America must, before it is too late, have a rational and informed discussion about cybersecurity and the ramifications of cyber crime, cyber espionage, and even cyber disruption on our economy, national security, civil liberties, and democratic processes.

As Col. Leighton (ret.) rightly pointed out this week in The Hill, “when the Internet was first developed, it was designed to foster communications between researchers. Security was, at best, an afterthought. Throughout the ’80s, ’90s, and the 2000s, we built ever more capable systems, developed faster and faster processors, housed billions of terabytes of data, and placed our private and public lives increasingly online. We did much of this without really designing security into the software and hardware that was making all this possible. Few of us really thought much about Internet security.”

Today, the proliferation of information communications technologies (ICTs) and the increased reliance on the Internet has exposed governments and organizations alike to a growing number of vulnerabilities and opened the door to a wide range of malicious cyber activities and different threat actors. Cyber risks can affect organizations of all sizes in all sectors and can represent an existential threat for highly connected societies.

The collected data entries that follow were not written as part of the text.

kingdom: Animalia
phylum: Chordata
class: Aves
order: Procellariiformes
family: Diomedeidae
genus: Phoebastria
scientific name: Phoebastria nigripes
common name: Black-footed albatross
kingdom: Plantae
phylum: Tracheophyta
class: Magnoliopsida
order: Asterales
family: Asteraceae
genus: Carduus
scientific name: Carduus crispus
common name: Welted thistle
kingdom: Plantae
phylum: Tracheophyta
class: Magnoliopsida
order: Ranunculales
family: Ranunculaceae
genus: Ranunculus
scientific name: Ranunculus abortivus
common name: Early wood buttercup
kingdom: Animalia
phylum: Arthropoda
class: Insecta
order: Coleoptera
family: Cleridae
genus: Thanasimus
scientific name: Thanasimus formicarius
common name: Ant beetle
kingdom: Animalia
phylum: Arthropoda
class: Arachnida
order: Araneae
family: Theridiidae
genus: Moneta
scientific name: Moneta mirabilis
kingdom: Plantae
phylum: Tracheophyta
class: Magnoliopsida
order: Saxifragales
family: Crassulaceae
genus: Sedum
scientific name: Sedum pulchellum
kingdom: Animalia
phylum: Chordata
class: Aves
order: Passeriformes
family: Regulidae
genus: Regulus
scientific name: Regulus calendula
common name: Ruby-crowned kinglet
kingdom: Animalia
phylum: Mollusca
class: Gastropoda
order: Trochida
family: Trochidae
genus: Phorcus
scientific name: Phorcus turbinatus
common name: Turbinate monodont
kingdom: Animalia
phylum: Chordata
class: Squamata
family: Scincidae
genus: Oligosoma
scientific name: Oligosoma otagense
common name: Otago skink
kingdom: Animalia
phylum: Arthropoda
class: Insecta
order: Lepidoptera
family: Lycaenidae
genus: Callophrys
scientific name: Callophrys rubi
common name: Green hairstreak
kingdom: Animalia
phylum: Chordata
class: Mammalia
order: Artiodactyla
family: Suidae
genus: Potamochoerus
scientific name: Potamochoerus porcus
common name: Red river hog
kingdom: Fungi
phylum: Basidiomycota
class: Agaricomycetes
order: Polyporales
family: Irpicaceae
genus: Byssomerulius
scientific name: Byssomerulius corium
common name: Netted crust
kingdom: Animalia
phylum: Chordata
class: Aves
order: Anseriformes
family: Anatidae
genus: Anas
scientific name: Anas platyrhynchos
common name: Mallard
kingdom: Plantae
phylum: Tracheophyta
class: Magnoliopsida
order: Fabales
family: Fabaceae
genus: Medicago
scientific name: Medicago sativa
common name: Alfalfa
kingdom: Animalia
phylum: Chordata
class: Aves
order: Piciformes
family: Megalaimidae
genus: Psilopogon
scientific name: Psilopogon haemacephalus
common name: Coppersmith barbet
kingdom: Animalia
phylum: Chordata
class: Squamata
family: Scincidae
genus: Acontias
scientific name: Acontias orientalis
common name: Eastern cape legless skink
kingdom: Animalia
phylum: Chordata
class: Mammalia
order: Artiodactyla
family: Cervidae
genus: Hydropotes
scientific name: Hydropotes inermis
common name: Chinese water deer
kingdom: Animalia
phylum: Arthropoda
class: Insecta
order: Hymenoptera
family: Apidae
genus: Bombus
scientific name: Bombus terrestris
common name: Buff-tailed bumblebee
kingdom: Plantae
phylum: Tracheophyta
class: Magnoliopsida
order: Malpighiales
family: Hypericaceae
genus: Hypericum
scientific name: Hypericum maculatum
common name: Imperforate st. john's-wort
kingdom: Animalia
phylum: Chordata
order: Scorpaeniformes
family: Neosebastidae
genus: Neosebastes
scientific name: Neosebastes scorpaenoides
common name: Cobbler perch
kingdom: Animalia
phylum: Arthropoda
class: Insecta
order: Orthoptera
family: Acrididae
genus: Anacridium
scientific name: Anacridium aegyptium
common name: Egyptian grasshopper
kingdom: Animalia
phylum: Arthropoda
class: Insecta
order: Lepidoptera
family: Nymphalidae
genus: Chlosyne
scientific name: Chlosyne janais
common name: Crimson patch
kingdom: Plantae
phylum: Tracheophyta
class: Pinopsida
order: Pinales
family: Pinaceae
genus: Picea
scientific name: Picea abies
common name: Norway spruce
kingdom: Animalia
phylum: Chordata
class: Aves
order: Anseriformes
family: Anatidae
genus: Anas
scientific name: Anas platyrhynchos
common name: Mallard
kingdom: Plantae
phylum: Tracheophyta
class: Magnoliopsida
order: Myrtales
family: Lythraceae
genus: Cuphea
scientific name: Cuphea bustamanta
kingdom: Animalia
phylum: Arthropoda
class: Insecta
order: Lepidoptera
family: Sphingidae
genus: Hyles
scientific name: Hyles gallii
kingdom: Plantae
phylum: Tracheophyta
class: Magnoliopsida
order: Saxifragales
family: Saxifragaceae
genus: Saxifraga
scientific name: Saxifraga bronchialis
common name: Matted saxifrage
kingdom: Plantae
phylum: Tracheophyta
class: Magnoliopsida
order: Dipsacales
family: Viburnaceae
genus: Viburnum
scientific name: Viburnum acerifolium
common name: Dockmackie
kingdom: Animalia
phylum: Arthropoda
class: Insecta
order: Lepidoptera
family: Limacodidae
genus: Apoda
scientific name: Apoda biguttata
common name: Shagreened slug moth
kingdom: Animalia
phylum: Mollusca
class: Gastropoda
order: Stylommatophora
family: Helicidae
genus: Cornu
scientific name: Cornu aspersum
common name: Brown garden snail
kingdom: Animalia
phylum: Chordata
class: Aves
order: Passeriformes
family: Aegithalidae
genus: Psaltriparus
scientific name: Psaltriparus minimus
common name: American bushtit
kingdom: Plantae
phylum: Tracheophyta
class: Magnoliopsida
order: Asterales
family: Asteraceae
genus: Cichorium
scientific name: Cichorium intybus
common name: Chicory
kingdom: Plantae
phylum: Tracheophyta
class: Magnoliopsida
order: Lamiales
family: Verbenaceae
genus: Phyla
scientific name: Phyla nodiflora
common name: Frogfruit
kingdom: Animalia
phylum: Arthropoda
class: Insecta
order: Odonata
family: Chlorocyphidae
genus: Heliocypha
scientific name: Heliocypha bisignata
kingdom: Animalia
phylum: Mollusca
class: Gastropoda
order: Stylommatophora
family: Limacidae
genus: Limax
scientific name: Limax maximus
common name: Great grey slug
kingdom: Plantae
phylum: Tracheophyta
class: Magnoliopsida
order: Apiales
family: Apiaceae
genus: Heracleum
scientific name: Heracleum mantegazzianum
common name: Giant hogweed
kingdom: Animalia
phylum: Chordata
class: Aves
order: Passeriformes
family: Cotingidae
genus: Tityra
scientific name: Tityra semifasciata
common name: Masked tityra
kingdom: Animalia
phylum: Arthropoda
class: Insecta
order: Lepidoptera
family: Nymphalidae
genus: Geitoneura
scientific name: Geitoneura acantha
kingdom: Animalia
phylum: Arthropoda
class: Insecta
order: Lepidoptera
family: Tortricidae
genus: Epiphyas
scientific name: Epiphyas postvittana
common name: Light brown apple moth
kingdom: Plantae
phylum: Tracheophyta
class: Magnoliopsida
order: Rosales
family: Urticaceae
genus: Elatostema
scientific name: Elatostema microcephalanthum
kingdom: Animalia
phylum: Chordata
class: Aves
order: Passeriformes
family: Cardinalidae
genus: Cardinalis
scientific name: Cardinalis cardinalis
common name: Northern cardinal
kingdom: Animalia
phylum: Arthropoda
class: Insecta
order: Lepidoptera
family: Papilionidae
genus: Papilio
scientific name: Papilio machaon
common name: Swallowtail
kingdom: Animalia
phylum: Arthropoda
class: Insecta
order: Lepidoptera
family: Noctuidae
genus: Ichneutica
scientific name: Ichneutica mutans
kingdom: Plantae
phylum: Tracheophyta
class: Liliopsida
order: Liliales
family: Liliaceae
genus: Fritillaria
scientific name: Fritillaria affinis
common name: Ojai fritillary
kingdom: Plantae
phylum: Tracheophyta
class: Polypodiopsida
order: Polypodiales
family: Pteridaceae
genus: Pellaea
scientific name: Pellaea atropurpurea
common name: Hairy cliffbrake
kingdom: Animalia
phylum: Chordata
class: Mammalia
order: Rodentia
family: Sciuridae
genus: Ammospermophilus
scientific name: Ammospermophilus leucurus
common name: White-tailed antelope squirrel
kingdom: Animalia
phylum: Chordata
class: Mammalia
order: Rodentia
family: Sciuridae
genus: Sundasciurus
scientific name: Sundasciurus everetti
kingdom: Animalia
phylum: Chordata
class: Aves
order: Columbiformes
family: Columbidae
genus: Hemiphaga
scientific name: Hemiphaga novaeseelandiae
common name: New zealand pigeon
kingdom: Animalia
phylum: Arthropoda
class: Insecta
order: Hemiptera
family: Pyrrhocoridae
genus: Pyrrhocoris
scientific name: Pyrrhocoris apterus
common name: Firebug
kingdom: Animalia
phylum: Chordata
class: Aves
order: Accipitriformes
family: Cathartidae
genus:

Companies and government agencies alike can actually do a lot to start building strong defenses necessary to protect, detect, mitigate, and respond to persistent cyber threats, but they don’t always have the will, the resources, or the knowledge needed. As a start, organizations should guard against phishing attacks, sanitize their email attachments, develop Data Loss Prevention strategies, guard against insider threats, and encrypt all their sensitive data. Unfortunately, very few companies and government agencies have undertaken these measures to date. Their failure to do so has already cost them millions of dollars in post-breach investigation, remediation, and recovery costs; damages to reputation and brand value; and even the resignation of top executives (e.g. Target, Sony, OPM). Cybersecurity cannot be treated as an isolated “IT problem” best left to the IT department alone. As I have argued before, this approach is both untenable and dangerous. Achieving cybersecurity requires the consistent attention and commitment of every organization’s most senior leaders. Those senior leaders must see cyber risk as a component of their organization’s overall security posture, and work to integrate cybersecurity front and center into their daily activities and anchor it into their decision-making processes in a holistic and comprehensive manner. And our national leaders have an additional responsibility to assure the safety and security of our country’s most valuable, sensitive information, systems, and infrastructure.

The fact that foreign actors may be attacking our nation’s computer systems—let alone a powerful adversary like Russia—in an apparent attempt to influence a presidential election should concern all Americans of any party. As Bruce Schneier noted, “this kind of cyber attack targets the very core of our democratic process. And it points to the possibility of an even worse problem in November—that our election systems and our voting machines could be vulnerable to a similar attack.”

There have also been speculations that the recent hacks might somehow represent payback for the position taken by the Obama Administration and then Secretary of State Clinton in support of Internet freedom—including efforts to help individuals silenced by their authoritarian governments (i.e. Russia and China)—and that those policies and rhetoric constituted a U.S. strategy to intervene in the domestic politics of foreign countries through cyber means. This and other theories offered by experts frame recent hacks and the release of DNC emails (and potentially new disclosures promised by WikiLeaks founder Julian Assange) in ways that reinforce the increasing political and economic risks that highly-connected countries face and the lack of global norms regulating cyberspace. As David Fidler concludes, “the escalating risks and paucity of agreed norms help explain the growing prominence of coercion, retaliation, and deterrence in cybersecurity policies. Frequent calls for retaliation against Russia, if Russian involvement in the DNC leaks is sufficiently established, highlight these rising dangers, the entrenched disagreements about appropriate state behavior in cyberspace, and the growing desire to address cybersecurity threats through power politics.”